▶ [What is needed] Would you please output only the lines from the one containing "Figure 2. Spectroscopic" through the end of the entries below, exactly as written?

▶ [Material provided]
>>>

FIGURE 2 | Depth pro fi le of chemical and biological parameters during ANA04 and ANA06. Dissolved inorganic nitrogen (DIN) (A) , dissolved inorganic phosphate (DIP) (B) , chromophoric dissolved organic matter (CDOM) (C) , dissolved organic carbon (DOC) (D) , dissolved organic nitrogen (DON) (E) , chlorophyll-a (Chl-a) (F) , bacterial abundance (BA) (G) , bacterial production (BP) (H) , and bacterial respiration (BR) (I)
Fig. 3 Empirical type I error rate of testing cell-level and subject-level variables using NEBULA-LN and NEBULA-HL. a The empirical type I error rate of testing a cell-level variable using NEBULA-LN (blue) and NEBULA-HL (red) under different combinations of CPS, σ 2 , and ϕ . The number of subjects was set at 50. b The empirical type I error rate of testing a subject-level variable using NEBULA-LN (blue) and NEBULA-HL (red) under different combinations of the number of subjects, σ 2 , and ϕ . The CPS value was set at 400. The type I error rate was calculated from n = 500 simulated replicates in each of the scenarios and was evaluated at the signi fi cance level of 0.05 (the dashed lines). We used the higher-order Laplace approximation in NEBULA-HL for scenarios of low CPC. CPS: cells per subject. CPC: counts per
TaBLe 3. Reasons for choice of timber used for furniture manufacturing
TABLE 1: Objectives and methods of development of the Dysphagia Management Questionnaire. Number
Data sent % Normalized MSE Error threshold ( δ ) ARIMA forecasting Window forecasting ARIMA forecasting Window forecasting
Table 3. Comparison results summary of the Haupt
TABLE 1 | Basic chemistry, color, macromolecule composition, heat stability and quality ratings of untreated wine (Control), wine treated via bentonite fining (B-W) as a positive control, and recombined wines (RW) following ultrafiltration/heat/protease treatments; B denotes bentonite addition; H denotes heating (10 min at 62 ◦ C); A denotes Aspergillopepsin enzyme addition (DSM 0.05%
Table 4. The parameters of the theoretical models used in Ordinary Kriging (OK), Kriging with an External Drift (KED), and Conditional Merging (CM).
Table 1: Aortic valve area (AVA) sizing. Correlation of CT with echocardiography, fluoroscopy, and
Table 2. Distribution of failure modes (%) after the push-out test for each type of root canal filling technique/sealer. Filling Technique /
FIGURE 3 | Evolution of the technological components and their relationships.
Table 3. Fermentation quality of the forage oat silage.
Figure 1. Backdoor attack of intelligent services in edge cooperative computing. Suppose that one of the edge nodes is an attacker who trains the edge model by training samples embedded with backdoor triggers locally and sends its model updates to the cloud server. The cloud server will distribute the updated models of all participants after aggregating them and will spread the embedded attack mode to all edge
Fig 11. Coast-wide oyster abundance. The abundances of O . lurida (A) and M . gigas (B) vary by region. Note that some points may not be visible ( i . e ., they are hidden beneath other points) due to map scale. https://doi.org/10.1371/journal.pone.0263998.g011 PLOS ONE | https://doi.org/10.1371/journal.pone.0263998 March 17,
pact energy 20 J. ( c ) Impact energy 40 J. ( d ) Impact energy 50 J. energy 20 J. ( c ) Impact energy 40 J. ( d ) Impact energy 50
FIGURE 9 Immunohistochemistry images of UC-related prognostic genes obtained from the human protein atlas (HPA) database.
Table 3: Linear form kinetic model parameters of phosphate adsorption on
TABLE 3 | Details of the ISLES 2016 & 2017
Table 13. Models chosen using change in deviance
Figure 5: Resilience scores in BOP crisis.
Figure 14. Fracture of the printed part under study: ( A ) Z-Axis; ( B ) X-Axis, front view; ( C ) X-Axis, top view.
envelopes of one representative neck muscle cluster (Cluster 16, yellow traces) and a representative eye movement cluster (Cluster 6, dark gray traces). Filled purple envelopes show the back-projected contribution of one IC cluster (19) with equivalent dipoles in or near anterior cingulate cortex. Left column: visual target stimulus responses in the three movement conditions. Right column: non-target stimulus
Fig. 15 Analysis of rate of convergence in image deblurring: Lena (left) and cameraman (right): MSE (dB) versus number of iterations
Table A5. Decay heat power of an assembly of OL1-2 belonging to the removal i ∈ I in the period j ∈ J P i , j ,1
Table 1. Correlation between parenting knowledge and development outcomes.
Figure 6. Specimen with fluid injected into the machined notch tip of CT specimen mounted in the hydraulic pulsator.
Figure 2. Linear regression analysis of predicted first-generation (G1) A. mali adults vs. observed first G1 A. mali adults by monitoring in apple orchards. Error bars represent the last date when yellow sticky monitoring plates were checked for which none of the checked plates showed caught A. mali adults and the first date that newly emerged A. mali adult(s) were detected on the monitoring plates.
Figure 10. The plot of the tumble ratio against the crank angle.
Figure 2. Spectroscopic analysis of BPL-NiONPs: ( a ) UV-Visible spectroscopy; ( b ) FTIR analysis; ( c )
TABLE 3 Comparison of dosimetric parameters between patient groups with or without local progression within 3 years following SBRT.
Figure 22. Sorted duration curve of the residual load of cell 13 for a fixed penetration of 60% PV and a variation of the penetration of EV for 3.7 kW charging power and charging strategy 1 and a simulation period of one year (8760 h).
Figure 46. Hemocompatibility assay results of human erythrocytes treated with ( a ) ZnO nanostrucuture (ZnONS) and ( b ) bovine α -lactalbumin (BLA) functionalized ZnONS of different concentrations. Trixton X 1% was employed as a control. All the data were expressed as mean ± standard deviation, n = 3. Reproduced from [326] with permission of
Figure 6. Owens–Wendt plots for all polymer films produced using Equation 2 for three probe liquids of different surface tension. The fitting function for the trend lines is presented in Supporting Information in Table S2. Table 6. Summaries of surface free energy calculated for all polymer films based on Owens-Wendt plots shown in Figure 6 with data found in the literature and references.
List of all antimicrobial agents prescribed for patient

<<<

▶ [Response for this exercise]
Figure 2. Spectroscopic analysis of BPL-NiONPs: ( a ) UV-Visible spectroscopy; ( b ) FTIR analysis; ( c )
TABLE 3 Comparison of dosimetric parameters between patient groups with or without local progression within 3 years following SBRT.
Figure 22. Sorted duration curve of the residual load of cell 13 for a fixed penetration of 60% PV and a variation of the penetration of EV for 3.7 kW charging power and charging strategy 1 and a simulation period of one year (8760 h).
Figure 46. Hemocompatibility assay results of human erythrocytes treated with ( a ) ZnO nanostrucuture (ZnONS) and ( b ) bovine α -lactalbumin (BLA) functionalized ZnONS of different concentrations. Trixton X 1% was employed as a control. All the data were expressed as mean ± standard deviation, n = 3. Reproduced from [326] with permission of
Figure 6. Owens–Wendt plots for all polymer films produced using Equation 2 for three probe liquids of different surface tension. The fitting function for the trend lines is presented in Supporting Information in Table S2. Table 6. Summaries of surface free energy calculated for all polymer films based on Owens-Wendt plots shown in Figure 6 with data found in the literature and references.
List of all antimicrobial agents prescribed for patient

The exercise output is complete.